SOURCE DATA Start Marker

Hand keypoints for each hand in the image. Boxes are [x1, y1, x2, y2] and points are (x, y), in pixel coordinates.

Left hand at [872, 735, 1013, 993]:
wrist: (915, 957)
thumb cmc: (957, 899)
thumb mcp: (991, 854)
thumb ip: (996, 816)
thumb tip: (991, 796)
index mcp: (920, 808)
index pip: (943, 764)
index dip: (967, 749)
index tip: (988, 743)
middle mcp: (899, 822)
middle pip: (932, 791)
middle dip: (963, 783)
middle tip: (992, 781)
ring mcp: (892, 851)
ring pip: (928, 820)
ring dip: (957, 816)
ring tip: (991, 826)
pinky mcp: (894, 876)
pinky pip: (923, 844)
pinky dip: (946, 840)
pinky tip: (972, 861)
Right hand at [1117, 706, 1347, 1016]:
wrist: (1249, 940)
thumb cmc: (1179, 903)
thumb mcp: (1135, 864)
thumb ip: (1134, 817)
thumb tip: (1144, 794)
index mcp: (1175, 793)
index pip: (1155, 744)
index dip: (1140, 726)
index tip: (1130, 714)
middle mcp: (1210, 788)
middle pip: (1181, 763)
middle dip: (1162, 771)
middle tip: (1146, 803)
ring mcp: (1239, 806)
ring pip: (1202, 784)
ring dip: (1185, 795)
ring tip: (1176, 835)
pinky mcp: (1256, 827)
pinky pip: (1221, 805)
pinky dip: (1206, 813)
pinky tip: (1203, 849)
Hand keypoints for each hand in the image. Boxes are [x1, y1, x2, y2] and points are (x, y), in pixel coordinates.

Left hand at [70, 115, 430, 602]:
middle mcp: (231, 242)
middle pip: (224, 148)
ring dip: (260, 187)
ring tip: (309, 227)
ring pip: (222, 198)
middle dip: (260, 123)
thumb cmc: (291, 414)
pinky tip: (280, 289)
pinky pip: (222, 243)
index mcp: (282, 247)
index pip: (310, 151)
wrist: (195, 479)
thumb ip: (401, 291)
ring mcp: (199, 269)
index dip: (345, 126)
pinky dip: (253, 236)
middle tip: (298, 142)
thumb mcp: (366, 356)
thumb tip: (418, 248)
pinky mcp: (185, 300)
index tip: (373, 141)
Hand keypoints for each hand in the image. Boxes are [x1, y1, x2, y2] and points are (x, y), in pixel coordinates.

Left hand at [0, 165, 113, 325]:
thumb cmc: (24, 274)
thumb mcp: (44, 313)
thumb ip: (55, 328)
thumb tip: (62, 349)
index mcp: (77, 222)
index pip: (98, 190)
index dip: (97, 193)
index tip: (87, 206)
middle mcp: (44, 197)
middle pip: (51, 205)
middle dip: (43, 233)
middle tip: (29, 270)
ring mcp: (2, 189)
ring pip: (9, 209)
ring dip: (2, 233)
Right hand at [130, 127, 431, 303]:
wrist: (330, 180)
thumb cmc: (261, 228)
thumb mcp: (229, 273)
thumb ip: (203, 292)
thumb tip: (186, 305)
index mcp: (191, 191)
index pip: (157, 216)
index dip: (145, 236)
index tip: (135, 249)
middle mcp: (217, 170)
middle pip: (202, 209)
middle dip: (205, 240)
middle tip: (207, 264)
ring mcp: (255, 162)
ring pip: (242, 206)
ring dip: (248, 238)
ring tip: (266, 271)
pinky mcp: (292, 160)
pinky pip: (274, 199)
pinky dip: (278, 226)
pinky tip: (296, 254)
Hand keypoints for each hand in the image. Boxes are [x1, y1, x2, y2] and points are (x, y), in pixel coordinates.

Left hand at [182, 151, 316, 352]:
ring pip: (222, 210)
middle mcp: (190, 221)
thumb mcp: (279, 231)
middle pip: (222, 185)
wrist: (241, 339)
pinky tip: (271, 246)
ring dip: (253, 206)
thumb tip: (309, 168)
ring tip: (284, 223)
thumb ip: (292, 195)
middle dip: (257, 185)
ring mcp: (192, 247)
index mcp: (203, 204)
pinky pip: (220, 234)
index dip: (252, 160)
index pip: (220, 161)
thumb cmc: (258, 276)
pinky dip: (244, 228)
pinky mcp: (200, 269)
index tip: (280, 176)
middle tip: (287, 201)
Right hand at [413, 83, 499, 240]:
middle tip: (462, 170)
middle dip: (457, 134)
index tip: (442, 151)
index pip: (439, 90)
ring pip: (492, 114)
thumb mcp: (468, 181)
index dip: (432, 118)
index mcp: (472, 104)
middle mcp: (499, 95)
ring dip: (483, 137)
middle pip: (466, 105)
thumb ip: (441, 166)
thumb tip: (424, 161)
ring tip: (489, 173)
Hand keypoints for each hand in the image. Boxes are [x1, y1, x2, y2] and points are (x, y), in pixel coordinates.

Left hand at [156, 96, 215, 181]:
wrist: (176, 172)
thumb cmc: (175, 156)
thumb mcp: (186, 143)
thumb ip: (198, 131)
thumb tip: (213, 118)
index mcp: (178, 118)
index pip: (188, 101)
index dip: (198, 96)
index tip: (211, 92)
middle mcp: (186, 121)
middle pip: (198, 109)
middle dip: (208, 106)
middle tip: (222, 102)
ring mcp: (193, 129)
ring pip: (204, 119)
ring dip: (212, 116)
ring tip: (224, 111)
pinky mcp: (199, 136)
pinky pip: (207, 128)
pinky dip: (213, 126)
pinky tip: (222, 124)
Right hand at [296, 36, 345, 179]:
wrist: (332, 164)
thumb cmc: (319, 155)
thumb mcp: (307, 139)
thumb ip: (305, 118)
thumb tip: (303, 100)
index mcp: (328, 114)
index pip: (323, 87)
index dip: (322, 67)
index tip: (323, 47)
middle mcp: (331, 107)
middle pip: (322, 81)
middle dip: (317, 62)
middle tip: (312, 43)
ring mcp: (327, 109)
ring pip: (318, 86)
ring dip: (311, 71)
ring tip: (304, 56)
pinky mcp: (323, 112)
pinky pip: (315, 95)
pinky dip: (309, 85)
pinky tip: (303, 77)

SOURCE DATA End Marker

### [WHAT THE EXERCISE ASKS]
All lines above from the line with "index dip: (252, 160)" through the line with "pinky tip: (222, 124)", both included, are to be set down exactly, with nothing else.

### [THE ANSWER]
index dip: (252, 160)
index pip: (220, 161)
thumb cmc: (258, 276)
pinky dip: (244, 228)
pinky mcp: (200, 269)
index tip: (280, 176)
middle tip: (287, 201)
Right hand at [413, 83, 499, 240]:
middle tip: (462, 170)
middle dip: (457, 134)
index tip: (442, 151)
index pip: (439, 90)
ring pip: (492, 114)
thumb mcp: (468, 181)
index dip: (432, 118)
index mcp: (472, 104)
middle mcp: (499, 95)
ring dip: (483, 137)
middle pip: (466, 105)
thumb ip: (441, 166)
thumb tip: (424, 161)
ring tip: (489, 173)
Hand keypoints for each hand in the image. Boxes are [x1, y1, x2, y2] and points are (x, y), in pixel coordinates.

Left hand at [156, 96, 215, 181]:
wrist: (176, 172)
thumb cmc: (175, 156)
thumb mcp: (186, 143)
thumb ip: (198, 131)
thumb tip: (213, 118)
index mcp: (178, 118)
index pip: (188, 101)
index dip: (198, 96)
index tip: (211, 92)
middle mcp: (186, 121)
middle pip: (198, 109)
middle dip: (208, 106)
middle tip: (222, 102)
ring mcp: (193, 129)
ring pip: (204, 119)
ring dip: (212, 116)
ring tip: (224, 111)
pinky mcp: (199, 136)
pinky pip: (207, 128)
pinky dip: (213, 126)
pinky tip: (222, 124)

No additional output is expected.